Storie dall’oasi verde di Rohuna

Il seme nel cassetto - Umberto Pasti racconta la sua esperienza in un piccolo villaggio del Marocco, dove ha costruito una casa con giardino
/ 28.05.2018
di Laura Di Corcia

«Non dovevo arrovellarmi. Qui a Rohuna c’è bisogno di elefanti e c’è bisogno di mammut. Basta guardare la valle, la petraia sconfinata, il mare. È un luogo arcaico e solenne, dove scambi i cani per unicorni e le vacche che rientrano al tramonto, se non fai attenzione, si trasformano in minotauri». Si capisce subito quale atmosfera domini l’ultimo libro di Umberto Pasti, Perduto in paradiso (Bompiani, 283 pagg.), un diario scritto con una lingua raffinatissima, colta e di originale inventiva.

Di lui avevamo già parlato nel corso di questa rubrica, recensendo il suo Giardini e no, un libro di costume volto ad indagare la moda del verde alle nostre latitudini, che, smascherata, rivela una sola cosa: la paura dei fiori, delle piante, delle erbe, di tutto ciò che è vivo e pulsa e ci ricorda le nostre origini contadine (e forse prima ancora quelle animali). Il lettore che abbia già affrontato quel testo e magari anche il successivo Animali e no non si aspetti di trovare qualcosa di simile: con questa nuova fatica Pasti affonda le mani in qualcosa di totalmente diverso, prima di tutto a livello linguistico.

A parte che questo libro, che racconta della costruzione di una casa e di un giardino nel piccolo villaggio di Rohuna, in Marocco (Pasti aveva già da tempo una casa a Tangeri), ha una vocazione spiccatamente narrativa. Ma è proprio la lingua a cambiare, a lasciare le forse comode forre dell’ironia, habitat in cui l’acutissimo scrittore e giardiniere si muove benissimo, per addentrarsi nei territori della magia, dell’incantamento, della compenetrazione dei tempi. Del resto, a Rohuna, Pasti ha voluto costruire un vero e proprio Paradiso, aiutato in questo da un nutrito gruppetto di contadini locali, dediti, fra le altre cose, allo spaccio di hashish e all’organizzazione dell’immigrazione clandestina. E quale lingua può raccontare il Paradiso, se non quella dell’immaginazione, quella surrealista, volta a trasformare i dati del reale in qualcosa di diverso, di invisibile e forse per questo ancora più vero?
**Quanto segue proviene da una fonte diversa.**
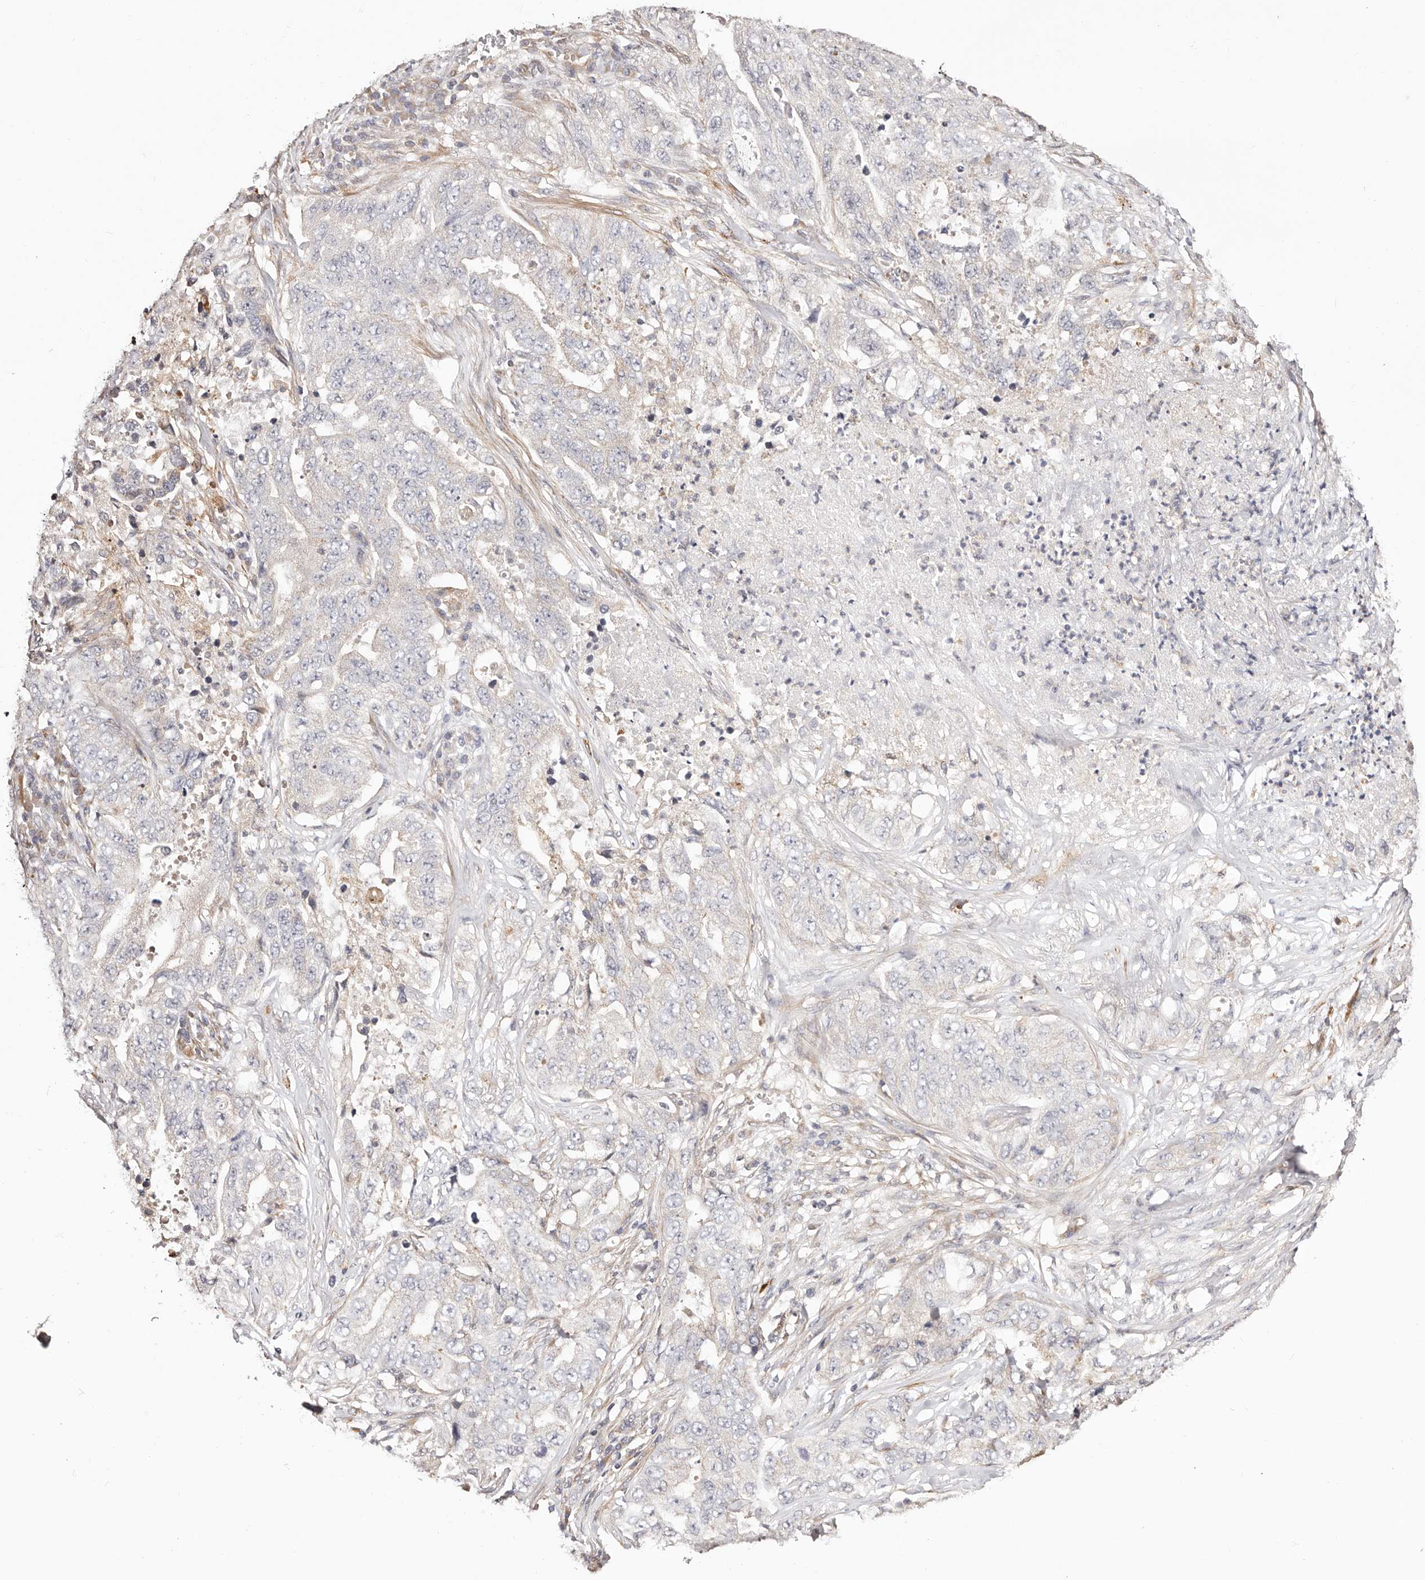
{"staining": {"intensity": "negative", "quantity": "none", "location": "none"}, "tissue": "lung cancer", "cell_type": "Tumor cells", "image_type": "cancer", "snomed": [{"axis": "morphology", "description": "Adenocarcinoma, NOS"}, {"axis": "topography", "description": "Lung"}], "caption": "Tumor cells are negative for protein expression in human lung adenocarcinoma.", "gene": "MAPK1", "patient": {"sex": "female", "age": 51}}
L’oasi di Rohuna nelle sue mani diventa un luogo di potenti accadimenti, una terra di passaggio dove il confine fra reale e irreale si slabbra così come quello fra presente e passato. Giova proporre qualche altro passaggio: «E l’allure di quasi tutti i miei amici, il coraggio e una certa violenza, retaggio del loro passato di macellatori di basilosauri in questo mare dove le sirene non hanno mai osato mettere coda, a me evocano il periodo azzurro e oro in cui qui, oltre le Colonne d’Ercole, si stabilirono cartaginesi e fenici, e venticinque secoli prima di me, accanto ad altari intrisi del sangue di bambini immolati alla dea, piantarono i loro Giardini delle Esperidi, protetti da muraglie di gusci di murici bolliti per estrarne la porpora». Un luogo in cui è facile perdersi nell’incantamento, ma attraversato da squarci di violenza, dal male, per esempio quello dell’ignoranza, che porta il gruppo di contadini-operai-giardinieri a picchiare un ragazzo per la sua omosessualità.

Le contese sono all’ordine del giorno, le asce si alzano con una certa facilità, ma la sera cala sulle teste di tutti come una calda coperta, e allora il giardino diventa il luogo in cui i conflitti si appianano e in cui è possibile esperire un’autentica esperienza di comunione. Pasti descrive un Marocco che è in bilico fra presente e futuro, dove zone protette e incontaminate, come Rohuna e i suoi dintorni, si stanno sgretolando sotto i colpi secchi del progresso, dell’odio degli esseri umani nei confronti della natura. I suoi tentativi di salvare gli iris dalla costruzione di hotel e case di vacanza sono commoventi – anche se concreti e fattivi.

In quel Paradiso, dove il sesso va spostato ai margini, quindi sulla spiaggia, dove possono avvenire stupri e bisogna stare attenti, dove il bene e il male sono intimamente connessi e rivelano il loro doppio volto proprio dove meno te lo aspetti, si può trovare la felicità. Come? Lavorando la terra. Onorandola proprio nel momento in cui è brutalizzata da un tempo ostile, che se ne vuole liberare perché umiliato dalla sua bellezza.

BibliografiaUmberto Pasti, Perduto in paradiso, Bompiani, 201, 283 pagg.